SOURCE DATA:
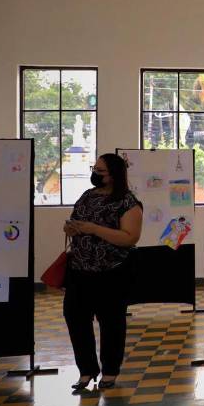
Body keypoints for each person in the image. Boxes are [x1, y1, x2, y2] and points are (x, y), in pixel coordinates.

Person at [64, 154, 143, 391]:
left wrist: (94, 229)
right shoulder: (87, 196)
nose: (95, 173)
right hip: (80, 270)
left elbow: (130, 238)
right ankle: (86, 370)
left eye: (101, 170)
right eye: (94, 168)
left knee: (111, 323)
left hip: (112, 273)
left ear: (114, 174)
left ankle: (110, 371)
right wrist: (71, 227)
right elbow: (73, 221)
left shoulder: (127, 202)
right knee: (75, 318)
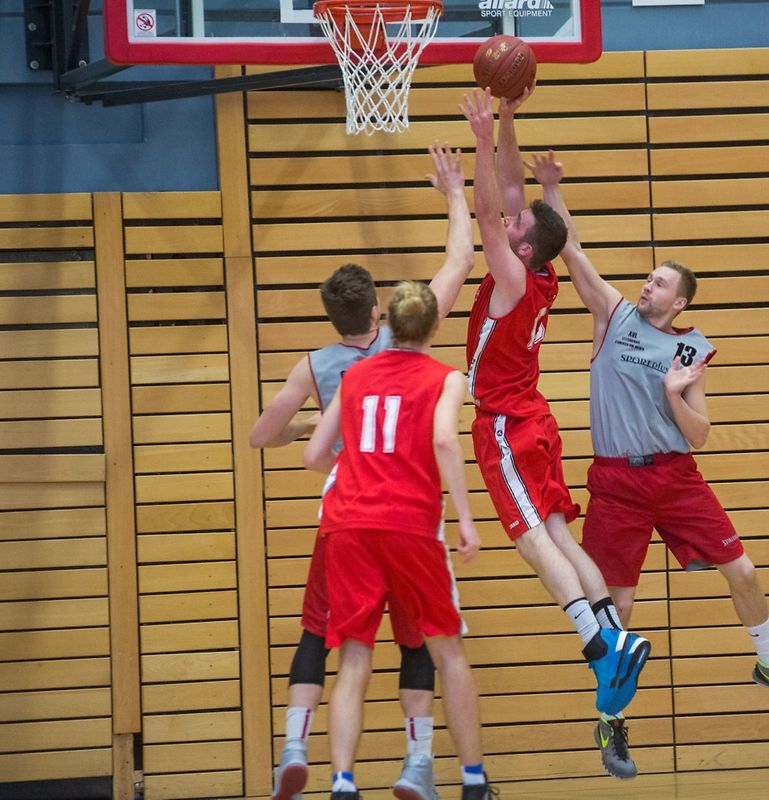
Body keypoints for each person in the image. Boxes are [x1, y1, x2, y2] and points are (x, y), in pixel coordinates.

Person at [525, 148, 769, 781]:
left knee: (743, 570)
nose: (647, 285)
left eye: (660, 283)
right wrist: (551, 188)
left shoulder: (690, 352)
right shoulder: (613, 317)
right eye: (648, 277)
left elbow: (701, 434)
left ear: (680, 302)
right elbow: (571, 249)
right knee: (619, 610)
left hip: (675, 476)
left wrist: (673, 394)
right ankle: (610, 722)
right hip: (616, 483)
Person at [250, 144, 475, 800]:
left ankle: (310, 756)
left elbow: (263, 436)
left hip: (343, 505)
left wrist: (309, 426)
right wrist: (453, 193)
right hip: (405, 507)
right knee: (420, 637)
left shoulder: (320, 367)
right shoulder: (405, 342)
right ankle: (421, 761)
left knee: (328, 634)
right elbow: (459, 260)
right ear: (380, 309)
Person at [460, 86, 650, 720]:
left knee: (532, 541)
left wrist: (482, 140)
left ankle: (599, 648)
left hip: (506, 426)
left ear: (521, 247)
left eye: (516, 224)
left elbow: (489, 213)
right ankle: (616, 636)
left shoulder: (513, 278)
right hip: (535, 418)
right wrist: (507, 120)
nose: (510, 214)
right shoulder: (540, 271)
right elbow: (512, 197)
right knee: (562, 536)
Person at [303, 281, 493, 800]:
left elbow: (315, 454)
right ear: (434, 326)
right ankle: (473, 781)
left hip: (348, 524)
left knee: (353, 657)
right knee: (447, 650)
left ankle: (343, 783)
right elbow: (443, 439)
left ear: (387, 323)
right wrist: (467, 519)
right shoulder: (446, 378)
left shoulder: (356, 376)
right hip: (408, 523)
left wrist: (358, 470)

TRY IT:
Write down again, exactly as given, only the lines above that fall from the line with "right hip: (535, 418)" to the line with "right elbow: (443, 439)", inclusive.

EXPECTED ANSWER:
right hip: (535, 418)
right wrist: (507, 120)
nose: (510, 214)
right shoulder: (540, 271)
right elbow: (512, 197)
right knee: (562, 536)
Person at [303, 281, 493, 800]:
left elbow: (315, 454)
right ear: (434, 326)
right ankle: (473, 781)
left hip: (348, 524)
left knee: (353, 657)
right knee: (447, 650)
left ankle: (343, 783)
right elbow: (443, 439)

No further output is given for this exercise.